Das Geräusch des Klingelns durchdringt mich als ich tatsächlich den grünen Hörer betätige. Jede Sekunde des Wartens ist blanke Unsicherheit. Ich bekomme Gänsehaut, die mit jeder deutlichen Klingelspitze immer weiter aufzuflammen scheint.

„Lee?", geht er ran. Ich kann nicht ausmachen, ob seine Stimme überrascht oder sorgenvoll klingt. Ich weiß nur, dass sie mir ein sanftes Kribbeln der Erleichterung schenkt. Ich starre auf die angelehnte Tür und höre ein Rascheln.

„Lee, alles okay?", wiederholt Rick flüsternd, weil ich noch immer nicht reagiere.

„Ich glaube in meine Wohnung wurde eingebrochen", sage ich nun. Ich beuge mich vor und schmule durch den Spalt. Richard scheint für einen Moment die Luft anzuhalten. In seinem Kopf spielen sich genauso, wie in meinem die unzähligen Eventualitäten ab.

„Bist du in der Wohnung?", fragt Rick ruhig und ich bin fast erstaunt, dass er nicht zu erst nach dem Verschließen der Tür fragt. Ich bin mir sicher, dass ich sie verschlossen habe. Zweimal. Ich achte darauf. Immer. Rick war doch sogar dabei gewesen. Mit einem Mal bin ich mir nicht mehr sicher. War es wirklich ein Zufall, dass genau zu diesem Zeitpunkt jemand bei mir einbricht? Sicher fragt sich Rick dasselbe. Ich höre, wie er leise, aber zischend Luft einzieht. Meine Hand legt sich in diesem Moment an das Holz der Tür. Ich drücke sie weiter auf und ich kann nun ein Stück in den Flur sehen. Im Übergang zum Wohnzimmer liegen Papiere am Boden.

„Bist du in der Wohnung?", wiederholt Rick leise, aber erregt. Ich höre deutlich, wie seine Atemfrequenz zugenommen hat. Immer wieder dringt ein Rauschen durch den Hörer.

„Nein, ich stehe davor." Ich drücke die Tür weiter auf und sehe noch mehr Papiere, die einen Pfad vom Wohnzimmer zum Schlafzimmer bilden.

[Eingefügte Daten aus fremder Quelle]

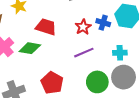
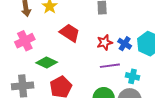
green diamond: (30, 48) -> (47, 62), moved
purple line: (84, 53) -> (110, 66), moved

Die gesamte Flur entlang.

„Hast du die Polizei gerufen?", fragt Rick mich und ich schüttele ungesehen den Kopf. Auf diese Idee bin ich gar nicht gekommen. Ich habe eine innere Sperre, die jeglichen Gedanken an die Polizei verdrängt. Sie war nie mein Freund und Helfer. Ich mache einen ersten Schritt in die Wohnung. Nichts ist zu hören. Mein Blick wandert zur Küche rechts neben mir.

„Lee?" Energisch, aber leise schleudert er mir meinen Namen durch das Telefon als ich nicht reagiere. Mein Herz macht einen Satz und rammt sich dann ein wenig heftiger gegen meinen Brustkorb.

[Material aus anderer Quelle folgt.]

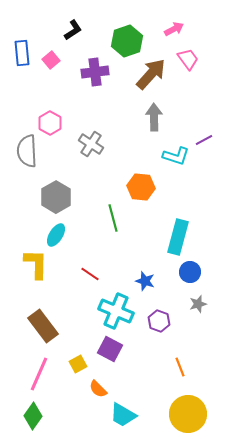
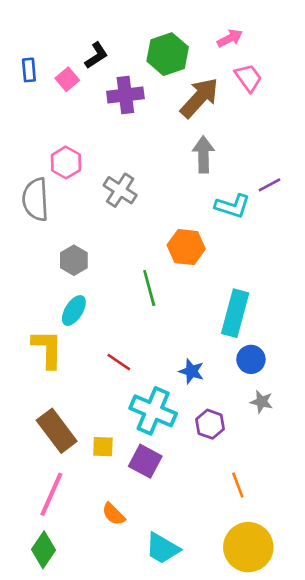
black L-shape: (73, 30) -> (96, 55), moved
blue rectangle: (22, 53) -> (29, 70), size x0.7
gray hexagon: (56, 197) -> (74, 260), size x0.7
gray star: (198, 304) -> (262, 402), turned 30
yellow square: (78, 364) -> (103, 447), moved, turned 30
orange semicircle: (98, 389) -> (114, 514), moved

„Nein", antworte ich leise.

„Dann mach das, bitte. Geh nach draußen und warte bis die Beamten da sind. Geh nicht in die Wohnung! Hast du verstanden?" Das habe ich, aber dennoch mache ich einen weiteren Schritt hinein. Natürlich verlangt er, dass ich die Polizei dazu hole. Ich würde nicht anders reagieren, wenn er mich mit so einer Nachricht anruft. Ich will jedoch nur seine Stimme hören und ihn in dieser Situation an meiner Seite wissen, wenn auch nur in Form des Telefons. Zur Beruhigung und um mir selbst die Aufregung zu nehmen.

„Ruf die Polizei, sofort!", kommt es erneut mahnend von dem anderen Ende des Telefonhörers. Rick duldet keine weitere Verzögerung, aber in meinem Kopf spülen sich gerade die Auswirkungen ab, die ein Polizeieinsatz in meiner Wohnung mit sich bringen würde.

„Nein, Rick, das werde ich nicht. Sie werden deine Fingerabdrücke finden und Fragen stellen. Und wenn es der gleiche Kerl ist, der mit diese Hinweise zu steckt, dann hat er vielleicht etwas zurückgelassen, was uns miteinander in Verbindung bringt." Rick setzt zu einem Gegenkommentar an, doch dann stockt er. Meine Argumente sind stichhaltig. Er hat selbst nicht daran gedacht, dass höre ich dadurch, dass er scharf die Luft einzieht und nichts erwidert. Ich stelle mir Richards Gesichtsausdruck vor. Die senkrechten Falten auf seiner Stirn, die sich bilden, wenn er mit etwas nicht einverstanden ist. Seine Augenbrauen, die sich leicht zusammen ziehen und ihm diesem strengen Blick verleihen. Leider hat er diesen von seiner Mutter. Noch nie war ich der Grund gewesen, weswegen er so schauen musste. Ich gehe zuerst in die Küche. Sie scheint vollkommen unberührt. Das Glas mit der Schokocreme steht noch immer auf der Arbeitsplatte. Darauf abgelegt das benutzte Messer. Rick muss es abgeleckt haben, denn es wirkt relativ sauber.